The blob detection algorithm is based on this article with a few modifications. This paper is worth reading if you are interested in how this actually works. It's important to have a firm understanding of what is happening before diving into the code.

The basics of what happens is that each new run is compared to a list of runs from the previous row. Each previous run has a label that points into a RAM that temporarily stores the objects being processed. If a new unlabeled run overlaps with a run in the previous row, that run gets the label of the previous run and the object is updated in the RAM to include the new run. If the run is already labeled but overlaps with a run of a different label, the two objects are joined together in the object RAM and the second object is set to point at the first object. That way if any runs overlap with rows that belong to the now invalid object, they can be redirected to the valid merged object. If a run does not overlap with any other runs, it is assumed to be a new object and space is allocated in the object RAM.

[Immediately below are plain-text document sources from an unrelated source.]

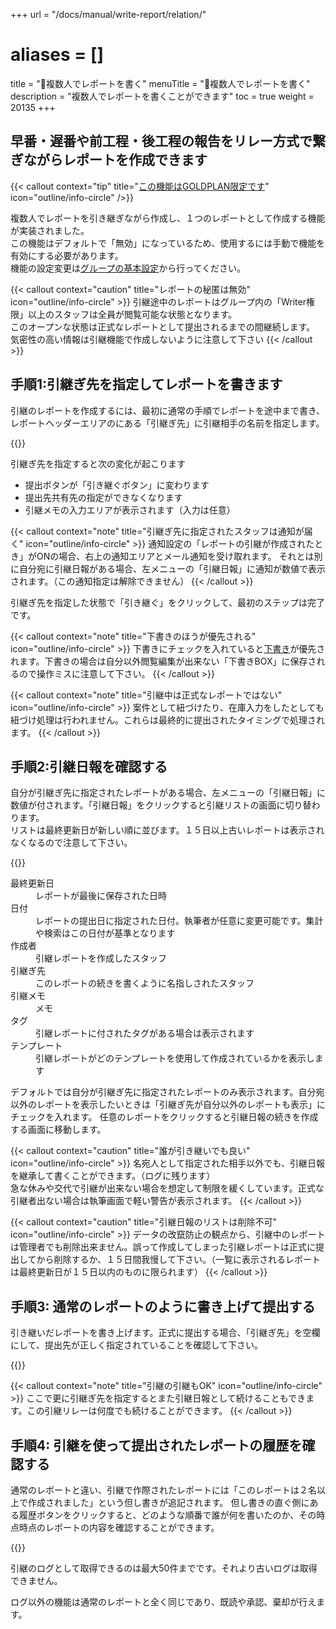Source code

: +++
url = "/docs/manual/write-report/relation/"
# aliases = []
title = "👥複数人でレポートを書く"
menuTitle = "👥複数人でレポートを書く"
description = "複数人でレポートを書くことができます"
toc = true
weight = 20135
+++

## 早番・遅番や前工程・後工程の報告をリレー方式で繋ぎながらレポートを作成できます

{{< callout context="tip" title="[この機能はGOLDPLAN限定です](/docs/price/_about/#fee)" icon="outline/info-circle" />}}

複数人でレポートを引き継ぎながら作成し、１つのレポートとして作成する機能が実装されました。  
この機能はデフォルトで「無効」になっているため、使用するには手動で機能を有効にする必要があります。  
機能の設定変更は[グループの基本設定](/docs/manual/initial-setting/setting-group/#optionalFunction)から行ってください。

{{< callout context="caution" title="レポートの秘匿は無効" icon="outline/info-circle" >}}
引継途中のレポートはグループ内の「Writer権限」以上のスタッフは全員が閲覧可能な状態となります。  
このオープンな状態は正式なレポートとして提出されるまでの間継続します。
気密性の高い情報は引継機能で作成しないように注意して下さい
{{< /callout >}}

## 手順1:引継ぎ先を指定してレポートを書きます

引継のレポートを作成するには、最初に通常の手順でレポートを途中まで書き、レポートヘッダーエリアのにある「引継ぎ先」に引継相手の名前を指定します。

{{<iTablet filename="img/relation1" msg="引継先を指定するだけです" alice="ok">}}

引継ぎ先を指定すると次の変化が起こります

- 提出ボタンが「引き継ぐボタン」に変わります
- 提出先共有先の指定ができなくなります
- 引継メモの入力エリアが表示されます（入力は任意）

{{< callout context="note" title="引継ぎ先に指定されたスタッフは通知が届く" icon="outline/info-circle" >}}
通知設定の「レポートの引継が作成されたとき」がONの場合、右上の通知エリアとメール通知を受け取れます。
それとは別に自分宛に引継日報がある場合、左メニューの「引継日報」に通知が数値で表示されます。（この通知指定は解除できません）
{{< /callout >}}

引継ぎ先を指定した状態で「引き継ぐ」をクリックして、最初のステップは完了です。

{{< callout context="note" title="下書きのほうが優先される" icon="outline/info-circle" >}}
下書きにチェックを入れていると[下書き](/docs/manual/write-report/draft/)が優先されます。下書きの場合は自分以外閲覧編集が出来ない「下書きBOX」に保存されるので操作ミスに注意して下さい。
{{< /callout >}}

{{< callout context="note" title="引継中は正式なレポートではない" icon="outline/info-circle" >}}
案件として紐づけたり、在庫入力をしたとしても紐づけ処理は行われません。これらは最終的に提出されたタイミングで処理されます。
{{< /callout >}}

## 手順2:引継日報を確認する

自分が引継ぎ先に指定されたレポートがある場合、左メニューの「引継日報」に数値が付されます。「引継日報」をクリックすると引継リストの画面に切り替わります。  
リストは最終更新日が新しい順に並びます。１５日以上古いレポートは表示されなくなるので注意して下さい。

{{<iTablet filename="img/relation2" msg="引継先を指定するだけです" alice="ok">}}

<dl class="basic">
<dt>最終更新日</dt>
<dd>レポートが最後に保存された日時</dd>
<dt>日付</dt>
<dd>レポートの提出日に指定された日付。執筆者が任意に変更可能です。集計や検索はこの日付が基準となります</dd>
<dt>作成者</dt>
<dd>引継レポートを作成したスタッフ</dd>
<dt>引継ぎ先</dt>
<dd>このレポートの続きを書くように名指しされたスタッフ</dd>
<dt>引継メモ</dt>
<dd>メモ</dd>
<dt>タグ</dt>
<dd>引継レポートに付されたタグがある場合は表示されます</dd>
<dt>テンプレート</dt>
<dd>引継レポートがどのテンプレートを使用して作成されているかを表示します</dd>
</dl>

デフォルトでは自分が引継ぎ先に指定されたレポートのみ表示されます。自分宛以外のレポートを表示したいときは「引継ぎ先が自分以外のレポートも表示」にチェックを入れます。
任意のレポートをクリックすると引継日報の続きを作成する画面に移動します。

{{< callout context="caution" title="誰が引き継いでも良い" icon="outline/info-circle" >}}
名宛人として指定された相手以外でも、引継日報を継承して書くことができます。（ログに残ります）  
急な休みや交代で引継が出来ない場合を想定して制限を緩くしています。正式な引継者出ない場合は執筆画面で軽い警告が表示されます。
{{< /callout >}}

{{< callout context="caution" title="引継日報のリストは削除不可" icon="outline/info-circle" >}}
データの改竄防止の観点から、引継中のレポートは管理者でも削除出来ません。誤って作成してしまった引継レポートは正式に提出してから削除するか、１５日間我慢して下さい。（一覧に表示されるレポートは最終更新日が１５日以内のものに限られます）
{{< /callout >}}

## 手順3: 通常のレポートのように書き上げて提出する

引き継いだレポートを書き上げます。正式に提出する場合、「引継ぎ先」を空欄にして、提出先が正しく指定されていることを確認して下さい。

{{<iTablet filename="img/relation3" msg="普通の日報の書き方と同じです" alice="here">}}

{{< callout context="note" title="引継の引継もOK" icon="outline/info-circle" >}}
ここで更に引継ぎ先を指定するとまた引継日報として続けることもできます。この引継リレーは何度でも続けることができます。
{{< /callout >}}

## 手順4: 引継を使って提出されたレポートの履歴を確認する

通常のレポートと違い、引継で作際されたレポートには「このレポートは２名以上で作成されました」という但し書きが追記されます。
但し書きの直ぐ側にある履歴ボタンをクリックすると、どのような順番で誰が何を書いたのか、その時点時点のレポートの内容を確認することができます。

{{<iTablet filename="img/relationLog" msg="責任の所在を明確にするためにも記録は大切です" alice="here">}}

引継のログとして取得できるのは最大50件までです。それより古いログは取得できません。

ログ以外の機能は通常のレポートと全く同じであり、既読や承認、棄却が行えます。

To keep track of used and unused objects in the object RAM, two linked lists are maintained. Initially, each entry in the RAM is setup as an unused object and is set to point to the next object. When a new object is created it takes the first element in the list and adds it to the used object list. These linked lists are maintained so that it is easy to keep track of where an unused object is as well as iterate over all the used objects.

After a row is finished, each object in the used object list is marked as not-updated. After the next row, each object is checked to see if it was marked updated. If it was, it is simply marked not-updated again. However, if the object was not updated, that means that that object will never be updated again and should be removed from the RAM to make space for more objects.

When this happens, the unused and used object lists are updated. If the removed object is larger than the MIN_SIZE parameter, then it is written to SDRAM.

Once an end of frame is detected, all the valid objects still in the object RAM are flushed out and written to SDRAM if they are large enough. Finally the number of total objects output is written to the SDRAM and the module signals it has finished.

Arduino code

The microcontroller simply waits for the FPGA to signal that new data exists by pulling one of the shared pins high. There are four pins that can be used for anything. These are called the flag pins in this design. Only the first of the four is used.

Once the microcontroller knows that data is ready, it uses the SPI interface that connects it to the FPGA to read that data that is in the SDRAM. The actually details of how this happens will be covered in another tutorial. However, you can take a look at the fpga_interface file for the functions used. It basically works by memory mapping some functions in the FPGA and allowing them to be read and written over SPI. One of these functions is reading and writing to the SDRAM. The microcontroller tell the FPGA the address it wants to read and the result shows up in four other registers (since it has a 32 bit interface that equals 4 bytes) that can then be read.

First the number of objects is read. Then for each object it's size/mass is read and if the mass is larger than the previously seen largest object, the rest of the object properties are read.

Finally once all the objects have been read, only the largest objects data is actually kept. This is used to calculate a new position for the servos.

In between samples from the FPGA, the servos are moved smoothly to the last known target. This allows the robot to move smoother than would normally allow, given 15 frames per second from the camera.

The values calculated for the servos are written to the FPGA over SPI using the same memory mapped design. The module reg_ctrl.v shows the actual memory mapping used.